350. Memorandum From the Under Secretary of State (Hoover) to the Deputy Director for Operations, International Cooperation Administration (FitzGerald)1

SUBJECT

  • Budgetary Assistance to Iran

The President decided at the National Security Council meeting this morning that we should proceed without delay to provide to the Government of Iran $20 million, over and above sums already provided for that Government, to assist in meeting its urgent budgetary problems.

As you know, the Shah and the Iranian Government have been pressed by the Embassy and the ICA Mission to Iran to undertake as a matter of urgency self-help measures which will contribute substantially to the capability of the Iranians to meet their budgetary requirements from their own resources. We have been informed of several measures taken and contemplated which will be helpful in this regard, but there nevertheless remains a substantial gap between anticipated expenditures and revenues.

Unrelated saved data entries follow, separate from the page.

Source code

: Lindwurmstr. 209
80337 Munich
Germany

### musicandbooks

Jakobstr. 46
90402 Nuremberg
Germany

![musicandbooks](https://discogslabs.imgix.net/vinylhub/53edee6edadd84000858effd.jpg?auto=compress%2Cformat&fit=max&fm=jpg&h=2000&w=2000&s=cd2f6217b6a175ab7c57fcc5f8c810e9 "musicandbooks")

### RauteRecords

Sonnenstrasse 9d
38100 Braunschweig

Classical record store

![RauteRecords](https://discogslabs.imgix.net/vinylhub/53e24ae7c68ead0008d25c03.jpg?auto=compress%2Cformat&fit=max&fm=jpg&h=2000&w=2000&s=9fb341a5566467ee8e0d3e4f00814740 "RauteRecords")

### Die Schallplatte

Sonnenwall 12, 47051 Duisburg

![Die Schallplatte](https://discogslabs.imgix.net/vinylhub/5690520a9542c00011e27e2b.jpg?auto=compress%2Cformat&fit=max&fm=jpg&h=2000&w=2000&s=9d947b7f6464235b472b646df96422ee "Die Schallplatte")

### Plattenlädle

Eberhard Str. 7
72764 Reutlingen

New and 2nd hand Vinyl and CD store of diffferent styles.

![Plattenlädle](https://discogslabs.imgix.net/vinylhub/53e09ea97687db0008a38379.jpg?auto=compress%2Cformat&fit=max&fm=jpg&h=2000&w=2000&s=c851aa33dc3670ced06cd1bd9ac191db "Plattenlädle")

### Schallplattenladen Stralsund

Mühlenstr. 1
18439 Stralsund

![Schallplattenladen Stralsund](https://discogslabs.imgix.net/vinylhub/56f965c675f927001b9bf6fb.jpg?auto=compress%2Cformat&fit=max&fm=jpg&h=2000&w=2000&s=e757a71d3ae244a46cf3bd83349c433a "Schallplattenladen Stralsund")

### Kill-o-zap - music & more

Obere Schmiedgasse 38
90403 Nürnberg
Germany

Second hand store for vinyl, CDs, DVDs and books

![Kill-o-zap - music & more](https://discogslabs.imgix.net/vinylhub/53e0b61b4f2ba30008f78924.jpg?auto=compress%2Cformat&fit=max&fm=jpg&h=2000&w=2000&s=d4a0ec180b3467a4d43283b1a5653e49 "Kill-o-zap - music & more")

The urgency in making known to the Iranians our decision to help in this respect derives from two factors: (a) their need to know what we are prepared to do in order that they can plan with intelligence; and (b) the desirability that the Shah be given this additional evidence of American support before he departs for India within the next several days where he will be undergoing very heavy pressures from Prime Minister Nehru, who has been violently opposed to the Baghdad Pact and to Iranian adherence thereto.

I would appreciate it if you would take such action as is necessary to permit the allotment of $20 million to Iran for the above purpose, so that appropriate instructions can be telegraphed to the Embassy and the ICA Mission at Tehran with the least possible delay. As to whether this aid should be rendered to Iran on a grant or loan basis, I suggest that this question might be left for later determination in consultation with the Iran Country Team. My tentative views are that the reasons for providing this assistance suggest that the greatest benefit to the United States would accrue if it were made available on a grant rather than a loan basis.

Herbert Hoover, Jr.2
  1. Source: Department of State, Central Files, 888.00/2–956. Confidential. Drafted by Rountree and cleared by U/MSA and E.
  2. Printed from a copy that bears this stamped signature.